__How to complete this task__
Could you restate the entries below word for word?

__Information provided__
BEGIN

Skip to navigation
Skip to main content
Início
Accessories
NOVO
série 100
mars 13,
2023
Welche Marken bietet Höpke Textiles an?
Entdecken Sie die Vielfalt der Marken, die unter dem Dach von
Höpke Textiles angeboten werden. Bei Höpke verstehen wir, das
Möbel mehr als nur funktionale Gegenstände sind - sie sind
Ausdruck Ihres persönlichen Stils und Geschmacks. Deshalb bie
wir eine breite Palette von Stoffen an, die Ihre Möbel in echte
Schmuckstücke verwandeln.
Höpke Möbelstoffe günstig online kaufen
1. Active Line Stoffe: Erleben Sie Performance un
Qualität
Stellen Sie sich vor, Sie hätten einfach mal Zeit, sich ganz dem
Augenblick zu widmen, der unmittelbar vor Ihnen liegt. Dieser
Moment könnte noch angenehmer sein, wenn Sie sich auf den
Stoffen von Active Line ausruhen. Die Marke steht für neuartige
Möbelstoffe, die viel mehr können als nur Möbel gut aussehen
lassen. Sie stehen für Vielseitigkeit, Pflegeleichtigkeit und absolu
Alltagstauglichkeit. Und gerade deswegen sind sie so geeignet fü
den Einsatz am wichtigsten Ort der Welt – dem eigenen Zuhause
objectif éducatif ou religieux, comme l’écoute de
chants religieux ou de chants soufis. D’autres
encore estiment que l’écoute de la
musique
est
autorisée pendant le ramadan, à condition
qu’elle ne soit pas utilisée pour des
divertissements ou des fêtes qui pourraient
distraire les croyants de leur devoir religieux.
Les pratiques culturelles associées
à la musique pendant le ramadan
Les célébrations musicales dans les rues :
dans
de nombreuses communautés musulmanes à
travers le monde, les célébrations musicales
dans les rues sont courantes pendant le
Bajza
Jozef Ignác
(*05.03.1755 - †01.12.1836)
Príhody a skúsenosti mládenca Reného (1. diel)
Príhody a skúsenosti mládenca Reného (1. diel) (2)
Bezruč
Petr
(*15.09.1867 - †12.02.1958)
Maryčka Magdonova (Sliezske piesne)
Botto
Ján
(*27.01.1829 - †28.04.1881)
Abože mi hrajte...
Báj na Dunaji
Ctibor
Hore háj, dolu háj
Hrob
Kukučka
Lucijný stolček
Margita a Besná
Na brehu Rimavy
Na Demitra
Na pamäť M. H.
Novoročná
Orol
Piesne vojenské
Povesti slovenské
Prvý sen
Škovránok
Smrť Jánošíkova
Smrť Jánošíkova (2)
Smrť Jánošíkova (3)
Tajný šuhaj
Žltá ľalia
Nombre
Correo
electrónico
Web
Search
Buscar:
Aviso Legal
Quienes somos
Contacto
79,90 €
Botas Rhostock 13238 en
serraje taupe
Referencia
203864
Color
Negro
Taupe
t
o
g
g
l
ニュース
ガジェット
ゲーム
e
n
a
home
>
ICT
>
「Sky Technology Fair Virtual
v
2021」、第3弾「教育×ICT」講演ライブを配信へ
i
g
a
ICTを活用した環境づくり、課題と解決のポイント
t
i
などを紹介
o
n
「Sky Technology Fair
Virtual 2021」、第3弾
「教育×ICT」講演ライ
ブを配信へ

END

__Problem solution__
Skip to navigation
Skip to main content
Início
Accessories
NOVO
série 100
mars 13,
2023
Welche Marken bietet Höpke Textiles an?
Entdecken Sie die Vielfalt der Marken, die unter dem Dach von
Höpke Textiles angeboten werden. Bei Höpke verstehen wir, das
Möbel mehr als nur funktionale Gegenstände sind - sie sind
Ausdruck Ihres persönlichen Stils und Geschmacks. Deshalb bie
wir eine breite Palette von Stoffen an, die Ihre Möbel in echte
Schmuckstücke verwandeln.
Höpke Möbelstoffe günstig online kaufen
1. Active Line Stoffe: Erleben Sie Performance un
Qualität
Stellen Sie sich vor, Sie hätten einfach mal Zeit, sich ganz dem
Augenblick zu widmen, der unmittelbar vor Ihnen liegt. Dieser
Moment könnte noch angenehmer sein, wenn Sie sich auf den
Stoffen von Active Line ausruhen. Die Marke steht für neuartige
Möbelstoffe, die viel mehr können als nur Möbel gut aussehen
lassen. Sie stehen für Vielseitigkeit, Pflegeleichtigkeit und absolu
Alltagstauglichkeit. Und gerade deswegen sind sie so geeignet fü
den Einsatz am wichtigsten Ort der Welt – dem eigenen Zuhause
objectif éducatif ou religieux, comme l’écoute de
chants religieux ou de chants soufis. D’autres
encore estiment que l’écoute de la
musique
est
autorisée pendant le ramadan, à condition
qu’elle ne soit pas utilisée pour des
divertissements ou des fêtes qui pourraient
distraire les croyants de leur devoir religieux.
Les pratiques culturelles associées
à la musique pendant le ramadan
Les célébrations musicales dans les rues :
dans
de nombreuses communautés musulmanes à
travers le monde, les célébrations musicales
dans les rues sont courantes pendant le
Bajza
Jozef Ignác
(*05.03.1755 - †01.12.1836)
Príhody a skúsenosti mládenca Reného (1. diel)
Príhody a skúsenosti mládenca Reného (1. diel) (2)
Bezruč
Petr
(*15.09.1867 - †12.02.1958)
Maryčka Magdonova (Sliezske piesne)
Botto
Ján
(*27.01.1829 - †28.04.1881)
Abože mi hrajte...
Báj na Dunaji
Ctibor
Hore háj, dolu háj
Hrob
Kukučka
Lucijný stolček
Margita a Besná
Na brehu Rimavy
Na Demitra
Na pamäť M. H.
Novoročná
Orol
Piesne vojenské
Povesti slovenské
Prvý sen
Škovránok
Smrť Jánošíkova
Smrť Jánošíkova (2)
Smrť Jánošíkova (3)
Tajný šuhaj
Žltá ľalia
Nombre
Correo
electrónico
Web
Search
Buscar:
Aviso Legal
Quienes somos
Contacto
79,90 €
Botas Rhostock 13238 en
serraje taupe
Referencia
203864
Color
Negro
Taupe
t
o
g
g
l
ニュース
ガジェット
ゲーム
e
n
a
home
>
ICT
>
「Sky Technology Fair Virtual
v
2021」、第3弾「教育×ICT」講演ライブを配信へ
i
g
a
ICTを活用した環境づくり、課題と解決のポイント
t
i
などを紹介
o
n
「Sky Technology Fair
Virtual 2021」、第3弾
「教育×ICT」講演ライ
ブを配信へ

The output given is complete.